• **Your instructions**
Rewrite all of these lines, replacing "ПОДРОБНЕЕ" with "ДАЛЕЕ" and changing nothing else. Leave the pictures out of your answer.

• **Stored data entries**

*** Block opens ***

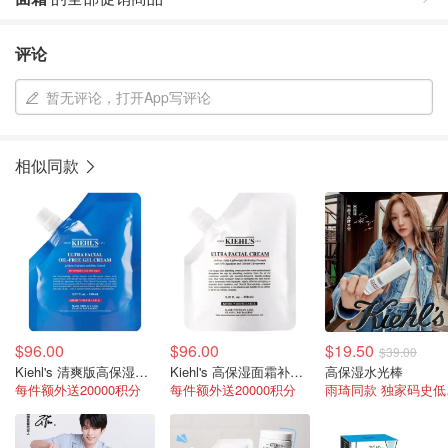
评论
暂无评论，打开App写评论
相似同款
$96.00
$96.00
$19.50
$39.00
Kiehl's 清爽版高保湿面霜补充装150ml
Kiehl's 高保湿面霜补充装150ml
高保湿水光棒
每件额外送20000积分
每件额外送20000积分
雨琦同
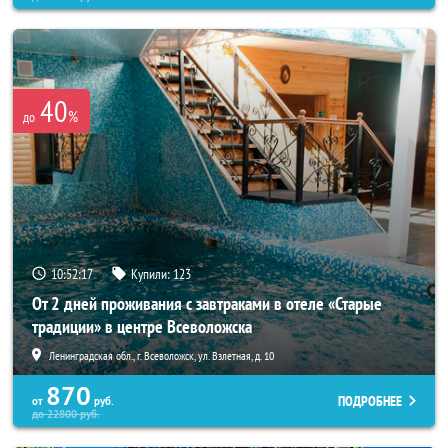
40
%
до
10:52:16
Купили:
123
От 2 дней проживания с завтраками в отеле «Старые
традиции» в центре Всеволожска
Ленинградская обл., г. Всеволожск, ул. Взлетная, д. 10
870
ПОДРОБНЕЕ
от
руб.
до
22800
руб.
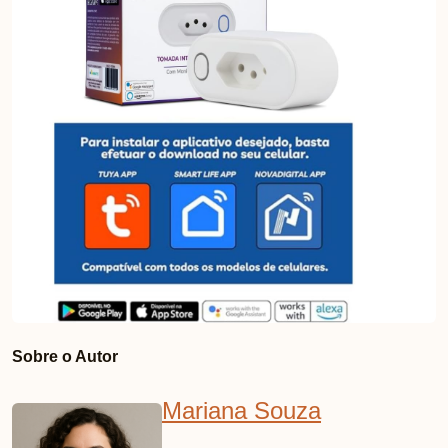
Sobre o Autor
Mariana Souza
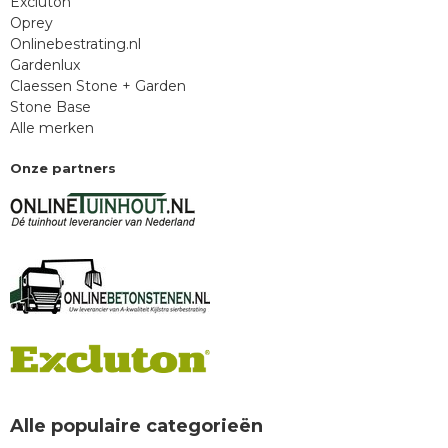
Excluton
Oprey
Onlinebestrating.nl
Gardenlux
Claessen Stone + Garden
Stone Base
Alle merken
Onze partners
Alle populaire categorieën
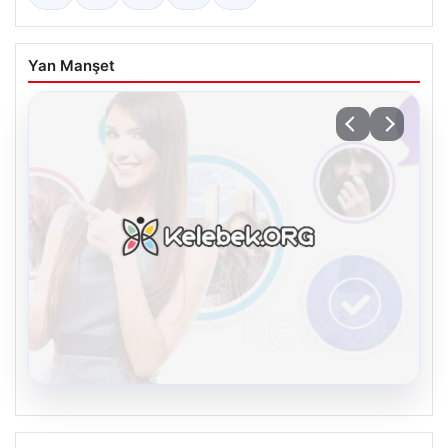
Yan Manşet
08.08.2026
Kelebek sohbet platformu İle Çevrim içi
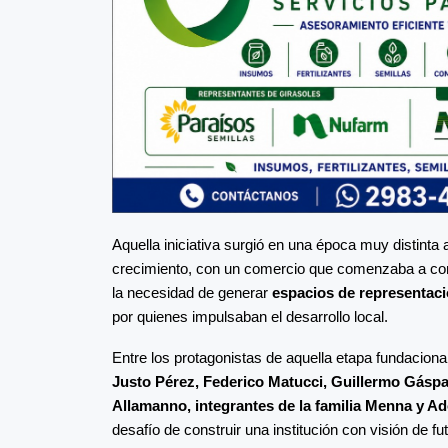
Aquella iniciativa surgió en una época muy distint
crecimiento, con un comercio que comenzaba a con
la necesidad de generar
espacios de representaci
por quienes impulsaban el desarrollo local.
Entre los protagonistas de aquella etapa fundacion
Justo Pérez, Federico Matucci, Guillermo Gáspa
Allamanno, integrantes de la familia Menna y Ad
desafío de construir una institución con visión de fu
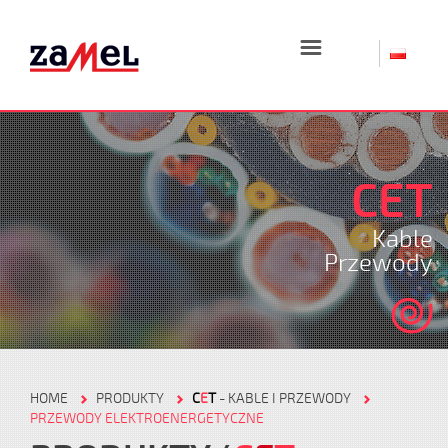
☰
CET
Kable
Przewody
HOME
PRODUKTY
C
E
T
- KABLE I PRZEWODY
PRZEWODY ELEKTROENERGETYCZNE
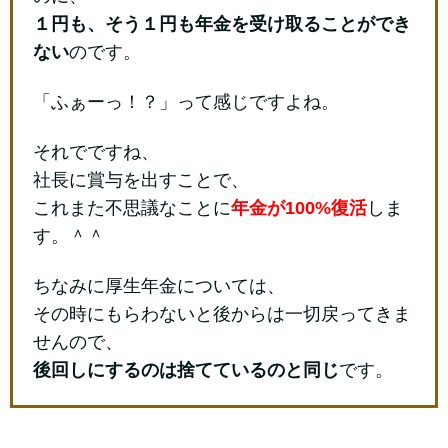
１円も、そう１円も年金を受け取ることができ
ない
のです。
「ふぁーっ！？」って感じですよね。
それでですね、
社長に賞与を出すことで、
これまた不思議なことに
年金が100%復活
しま
す。＾＾
ちなみに厚生年金については、
その時にもらわないと後からは一切戻ってきま
せんので、
後回しにするのは捨てているのと同じ
です。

*** Block closes ***

• **Completed task**
评论
暂无评论，打开App写评论
相似同款
$96.00
$96.00
$19.50
$39.00
Kiehl's 清爽版高保湿面霜补充装150ml
Kiehl's 高保湿面霜补充装150ml
高保湿水光棒
每件额外送20000积分
每件额外送20000积分
雨琦同
40
%
до
10:52:16
Купили:
123
От 2 дней проживания с завтраками в отеле «Старые
традиции» в центре Всеволожска
Ленинградская обл., г. Всеволожск, ул. Взлетная, д. 10
870
ДАЛЕЕ
от
руб.
до
22800
руб.
Sobre o Autor
Mariana Souza
Excluton
Oprey
Onlinebestrating.nl
Gardenlux
Claessen Stone + Garden
Stone Base
Alle merken
Onze partners
Alle populaire categorieën
Yan Manşet
08.08.2026
Kelebek sohbet platformu İle Çevrim içi
Aquella iniciativa surgió en una época muy distint
crecimiento, con un comercio que comenzaba a con
la necesidad de generar
espacios de representaci
por quienes impulsaban el desarrollo local.
Entre los protagonistas de aquella etapa fundacion
Justo Pérez, Federico Matucci, Guillermo Gáspa
Allamanno, integrantes de la familia Menna y Ad
desafío de construir una institución con visión de fu
☰
CET
Kable
Przewody
HOME
PRODUKTY
C
E
T
- KABLE I PRZEWODY
PRZEWODY ELEKTROENERGETYCZNE
１円も、そう１円も年金を受け取ることができ
ない
のです。
「ふぁーっ！？」って感じですよね。
それでですね、
社長に賞与を出すことで、
これまた不思議なことに
年金が100%復活
しま
す。＾＾
ちなみに厚生年金については、
その時にもらわないと後からは一切戻ってきま
せんので、
後回しにするのは捨てているのと同じ
です。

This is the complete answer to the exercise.